Baca juga: Dirut baru lanjutkan tranformasi bisnis Pusri jadi agriindustri
“Kami akui ini masih dalam proses, tadi kami sudah mengecek langsung. Pusri sudah melakukan semaksimal mungkin, tapi juga butuh bantuan dari masyarakat agar bersinergi untuk sama-sama menjaga lingkungan,” kata wakil rakyat dari Partai PDI-P daerah pemilihan Sumatera Selatan ini.
Ia mengatakan Pusri sudah berjanji untuk memperbaiki persoalan tersebut secara bertahap, serta menemukan solusi terbaik agar warga di sekitar pabrik tidak merasa dirugikan atas keberadaannya.
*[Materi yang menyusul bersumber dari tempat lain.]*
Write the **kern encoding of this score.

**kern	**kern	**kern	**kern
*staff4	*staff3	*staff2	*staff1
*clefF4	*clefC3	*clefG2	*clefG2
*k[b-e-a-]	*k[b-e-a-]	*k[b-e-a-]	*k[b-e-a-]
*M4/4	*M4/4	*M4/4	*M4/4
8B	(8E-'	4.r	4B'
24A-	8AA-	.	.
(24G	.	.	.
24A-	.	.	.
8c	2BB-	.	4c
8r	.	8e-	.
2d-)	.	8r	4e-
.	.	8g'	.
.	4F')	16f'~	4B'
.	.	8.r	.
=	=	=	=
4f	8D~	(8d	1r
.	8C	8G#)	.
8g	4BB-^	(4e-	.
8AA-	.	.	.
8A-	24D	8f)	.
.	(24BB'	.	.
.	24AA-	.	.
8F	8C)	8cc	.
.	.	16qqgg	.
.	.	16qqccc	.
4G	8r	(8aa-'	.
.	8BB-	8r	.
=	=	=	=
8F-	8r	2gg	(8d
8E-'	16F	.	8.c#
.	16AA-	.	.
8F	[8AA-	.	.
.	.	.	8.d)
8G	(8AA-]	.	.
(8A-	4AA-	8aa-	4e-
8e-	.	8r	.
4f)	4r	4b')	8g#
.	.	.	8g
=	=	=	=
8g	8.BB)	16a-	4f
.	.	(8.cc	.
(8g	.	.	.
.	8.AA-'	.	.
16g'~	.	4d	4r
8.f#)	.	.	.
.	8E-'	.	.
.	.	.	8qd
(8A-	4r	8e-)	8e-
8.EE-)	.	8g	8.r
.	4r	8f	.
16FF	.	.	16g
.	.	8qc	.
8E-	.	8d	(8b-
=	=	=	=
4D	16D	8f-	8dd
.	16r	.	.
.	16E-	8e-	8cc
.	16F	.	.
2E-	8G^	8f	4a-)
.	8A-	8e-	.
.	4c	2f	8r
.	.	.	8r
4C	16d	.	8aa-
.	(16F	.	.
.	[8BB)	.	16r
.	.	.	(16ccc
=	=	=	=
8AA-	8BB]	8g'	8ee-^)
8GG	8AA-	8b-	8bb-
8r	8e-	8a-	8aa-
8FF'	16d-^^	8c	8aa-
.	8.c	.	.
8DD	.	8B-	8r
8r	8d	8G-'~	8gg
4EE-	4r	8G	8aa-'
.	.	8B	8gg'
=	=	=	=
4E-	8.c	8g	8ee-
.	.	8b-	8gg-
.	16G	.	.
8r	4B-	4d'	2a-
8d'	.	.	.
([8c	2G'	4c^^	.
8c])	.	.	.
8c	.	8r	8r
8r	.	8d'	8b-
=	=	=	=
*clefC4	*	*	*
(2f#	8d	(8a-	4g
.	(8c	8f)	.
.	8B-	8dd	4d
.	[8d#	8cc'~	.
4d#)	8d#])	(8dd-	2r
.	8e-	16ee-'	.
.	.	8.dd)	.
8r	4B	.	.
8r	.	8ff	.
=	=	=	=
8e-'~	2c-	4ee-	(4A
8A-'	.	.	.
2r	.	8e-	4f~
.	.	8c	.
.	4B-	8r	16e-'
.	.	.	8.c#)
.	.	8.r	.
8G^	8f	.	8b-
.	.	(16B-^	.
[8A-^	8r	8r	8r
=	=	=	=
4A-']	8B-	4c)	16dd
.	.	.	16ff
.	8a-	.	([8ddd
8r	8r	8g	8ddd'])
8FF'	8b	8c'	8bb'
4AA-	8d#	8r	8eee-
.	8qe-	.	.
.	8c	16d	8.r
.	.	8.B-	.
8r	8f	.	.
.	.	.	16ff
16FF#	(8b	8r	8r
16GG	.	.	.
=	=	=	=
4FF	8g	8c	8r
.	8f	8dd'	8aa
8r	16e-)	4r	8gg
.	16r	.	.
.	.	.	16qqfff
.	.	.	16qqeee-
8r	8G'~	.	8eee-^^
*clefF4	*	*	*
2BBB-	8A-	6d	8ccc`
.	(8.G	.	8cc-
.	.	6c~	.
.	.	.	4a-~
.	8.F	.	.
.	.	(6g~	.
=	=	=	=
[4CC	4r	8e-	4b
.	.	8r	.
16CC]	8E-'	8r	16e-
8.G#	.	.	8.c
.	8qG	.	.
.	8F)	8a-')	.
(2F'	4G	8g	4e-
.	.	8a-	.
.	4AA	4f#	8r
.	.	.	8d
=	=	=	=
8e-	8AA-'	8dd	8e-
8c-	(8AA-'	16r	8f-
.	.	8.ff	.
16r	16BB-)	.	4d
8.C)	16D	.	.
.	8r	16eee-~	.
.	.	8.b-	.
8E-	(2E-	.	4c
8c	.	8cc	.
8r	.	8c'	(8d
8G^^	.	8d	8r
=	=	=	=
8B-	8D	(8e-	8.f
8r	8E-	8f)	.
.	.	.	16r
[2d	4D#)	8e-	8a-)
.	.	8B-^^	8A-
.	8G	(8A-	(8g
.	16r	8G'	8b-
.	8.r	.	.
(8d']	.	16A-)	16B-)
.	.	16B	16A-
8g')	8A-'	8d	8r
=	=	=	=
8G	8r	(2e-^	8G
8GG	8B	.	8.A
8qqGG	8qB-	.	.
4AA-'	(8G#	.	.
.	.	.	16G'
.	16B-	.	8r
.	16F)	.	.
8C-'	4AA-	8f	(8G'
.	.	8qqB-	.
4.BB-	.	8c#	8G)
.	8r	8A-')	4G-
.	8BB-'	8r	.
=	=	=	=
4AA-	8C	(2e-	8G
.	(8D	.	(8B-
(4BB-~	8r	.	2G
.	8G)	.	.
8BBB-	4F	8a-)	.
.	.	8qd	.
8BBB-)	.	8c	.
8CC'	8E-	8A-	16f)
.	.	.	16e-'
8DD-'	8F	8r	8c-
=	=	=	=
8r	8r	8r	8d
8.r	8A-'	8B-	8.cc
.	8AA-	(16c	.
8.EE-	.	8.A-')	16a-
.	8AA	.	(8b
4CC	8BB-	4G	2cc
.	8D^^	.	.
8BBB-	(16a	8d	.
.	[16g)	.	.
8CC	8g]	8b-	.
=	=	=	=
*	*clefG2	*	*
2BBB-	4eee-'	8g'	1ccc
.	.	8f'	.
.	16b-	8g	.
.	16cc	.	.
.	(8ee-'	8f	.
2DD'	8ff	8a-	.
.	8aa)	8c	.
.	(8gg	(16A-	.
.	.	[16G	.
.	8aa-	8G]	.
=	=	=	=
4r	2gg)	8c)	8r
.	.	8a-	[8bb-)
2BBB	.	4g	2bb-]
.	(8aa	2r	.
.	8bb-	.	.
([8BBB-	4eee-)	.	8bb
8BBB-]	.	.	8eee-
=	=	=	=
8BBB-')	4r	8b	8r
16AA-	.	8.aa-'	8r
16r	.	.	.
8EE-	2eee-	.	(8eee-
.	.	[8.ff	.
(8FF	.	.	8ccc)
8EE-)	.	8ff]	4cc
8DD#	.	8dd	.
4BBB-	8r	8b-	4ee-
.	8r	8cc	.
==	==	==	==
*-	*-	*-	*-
“Bagaimana caranya agar warga di sekitar sungai terhindar dari polusi suara, ini salah satu laporan yang juga kami terima dari masyarakat,” kata dia.
Selain itu, ia juga menyoroti terkait seberapa efektif penyaluran dana tanggung jawab sosial karena muncul keluhan warga lantaran tidak merasakan manfaat nyata.
”Kami mengharapkan dana CSR ini benar-benar menyentuh masyarakat di sini (Palembang), bukan justru ke tempat yang jauh-jauh,” kata dia.
Hal ini juga disampaikan anggota Komisi IV DPR RI lainnya, Reni Astuti dari Partai Gerinda dari Daerah Pemilihan Sumatera Selatan I.
“Masyarakat masih menyampaikan soal bau amonia, dan dana CSR yang tidak merata. Kami berharap ini menjadi perhatian,” kata Reni.
Terkait itu, Direktur Operasi dan Produksi Filius Yuliandi mengatakan adanya limbah amonia itu lantaran saat ini Pusri masih memiliki pabrik yang berusia sudah tua yakni Pusri III.
Namun, Pusri sudah membuat perencanaan untuk membangun Pusri 3B yang lebih ramah lingkungan dengan opsi lokasi di Palembang (Sumsel) dan Dumai (Riau). Proyek ini akan menggunakan dana konsorsium berkisar Rp10 triliun.
“Memang kami akui di pabrik masih ada bau amonia, tapi masih memenuhi kategori bahan baku mutu. Kami juga membuat ‘barrier’ ke lingkungan sekitar. Ini bentuk komitmen kami untuk menjaga lingkungan sebaik-baiknya,” kata Filius.
Terkait Dana CSR, Komisaris PT Pusri Bambang Soepriambodo mengatakan dirinya akan mengarahkan perusahaan untuk mengadopsi cara yang dilakukan Pupuk Kaltim dalam melakukan pemetaan sosial terkait bantuan CSR ini.
Sejauh ini, Pusri sudah membuat beberapa program di antaranya, bantuan air bersih di Pulau Kemaro, Rumah Tahfiz, program kemitraan usaha kecil, pencungkitan kain khas songket, program kampung holtikultura, dan program beasiswa anak petani jadi sarjana.
“Kami menjanjikan akan ada skala prioritas, jangan bantu yang jauh,” kata dia.